• ASSIGNMENT: A word-for-word copy of the listing is required, and it must contain no pictures.

• DATA EXTRACT:
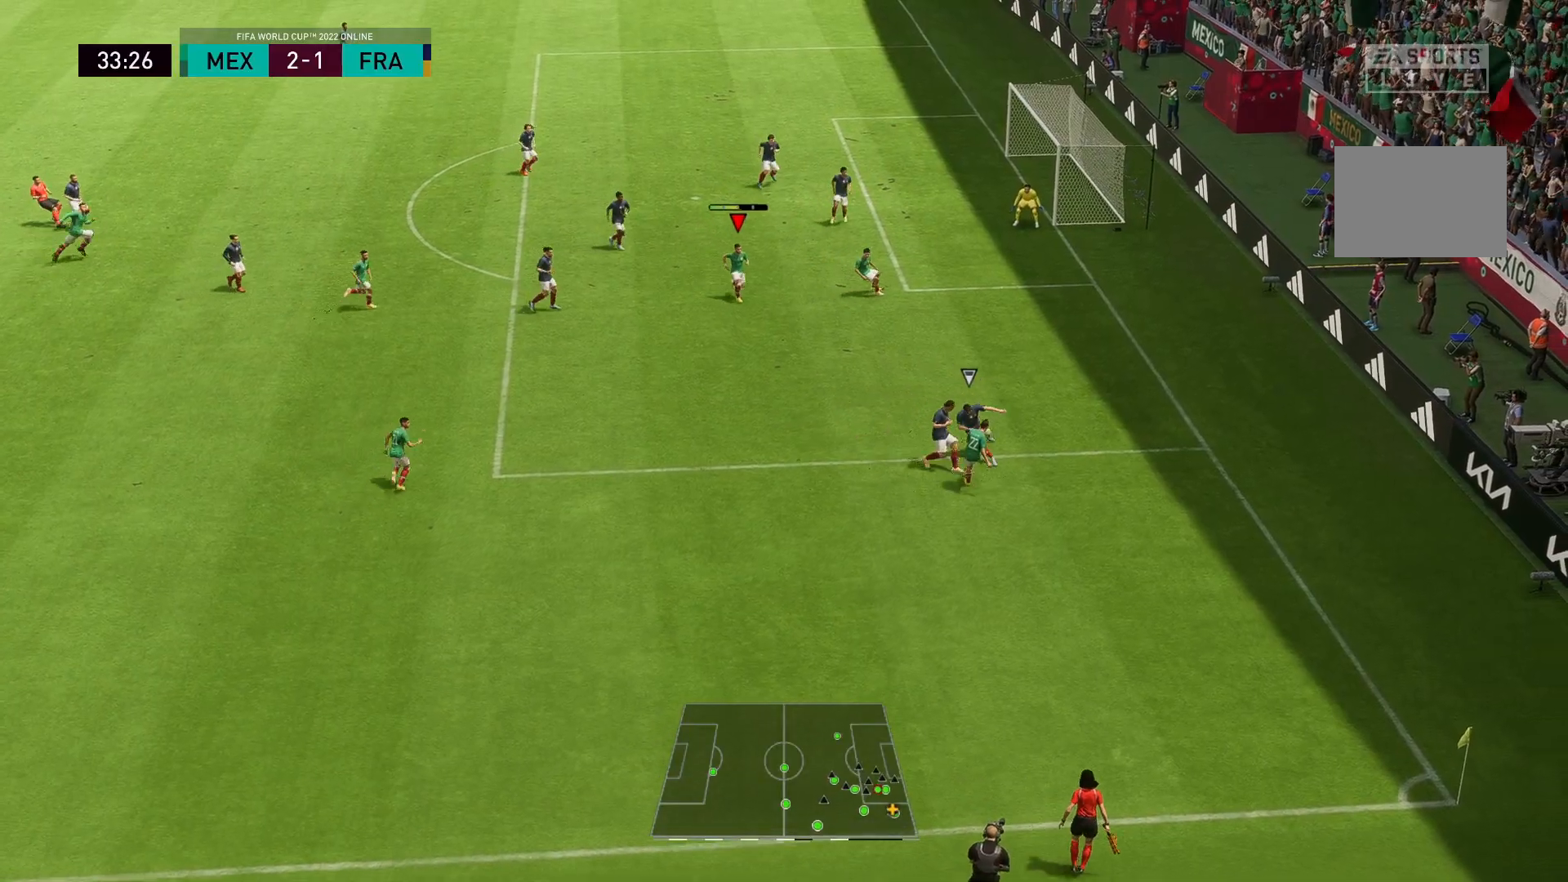
{"buttons": [], "left_stick": "up-right", "right_stick": "center", "events": [[250, "left_stick", "center"], [483, "left_stick", "up-right"]]}
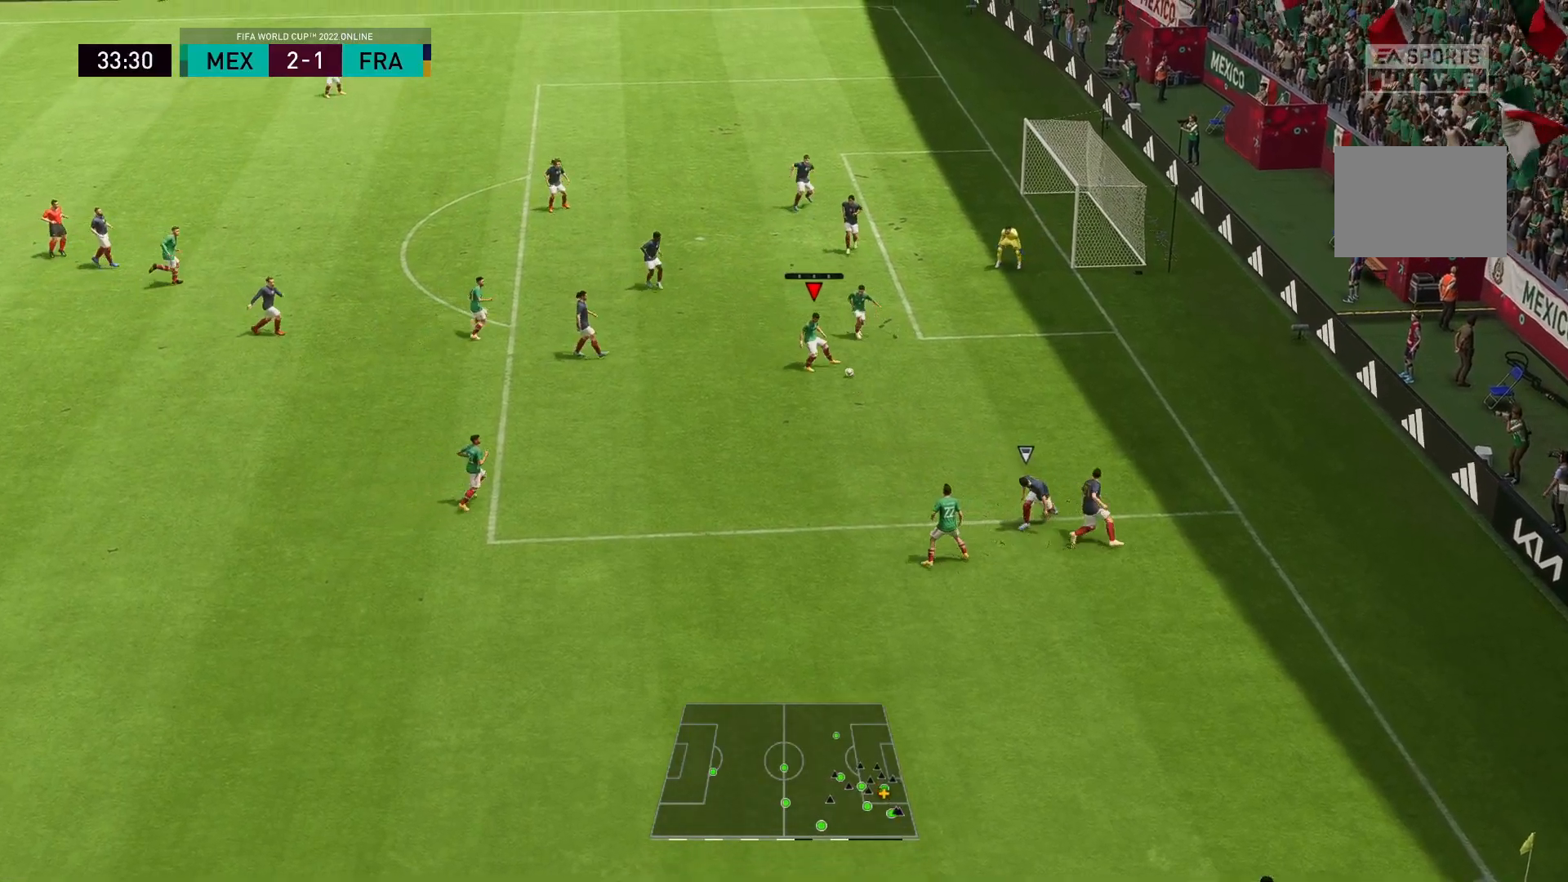
{"buttons": [], "left_stick": "up-right", "right_stick": "center", "events": []}
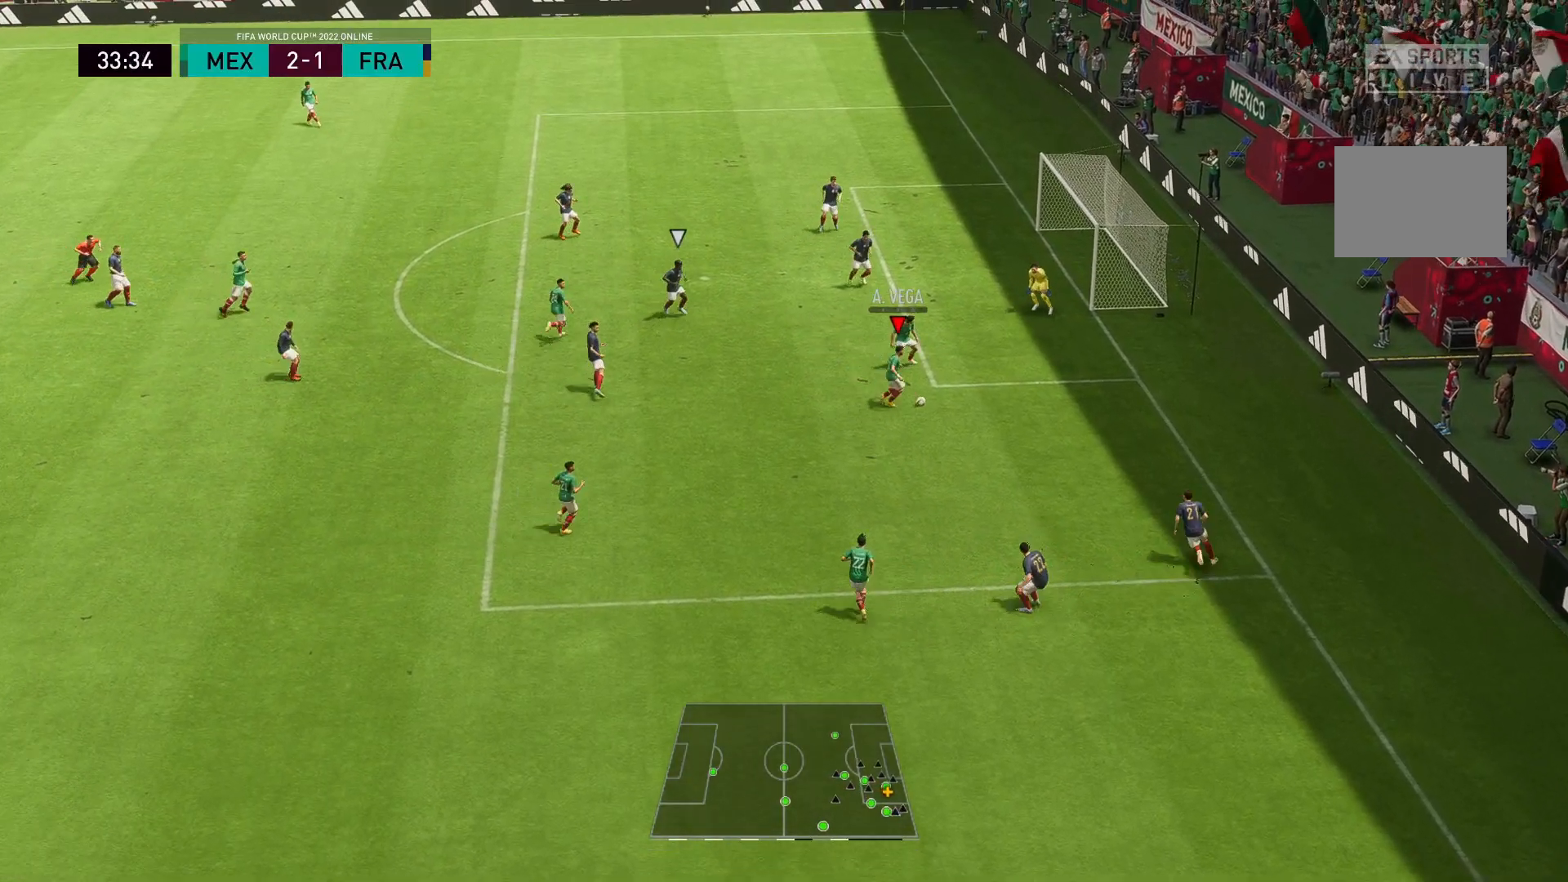
{"buttons": ["A"], "left_stick": "up", "right_stick": "center", "events": [[433, "left_stick", "up"], [500, "A", "down"]]}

• TASK SOLUTION:
{"buttons": [], "left_stick": "up-right", "right_stick": "center", "events": [[250, "left_stick", "center"], [483, "left_stick", "up-right"]]}
{"buttons": [], "left_stick": "up-right", "right_stick": "center", "events": []}
{"buttons": ["A"], "left_stick": "up", "right_stick": "center", "events": [[433, "left_stick", "up"], [500, "A", "down"]]}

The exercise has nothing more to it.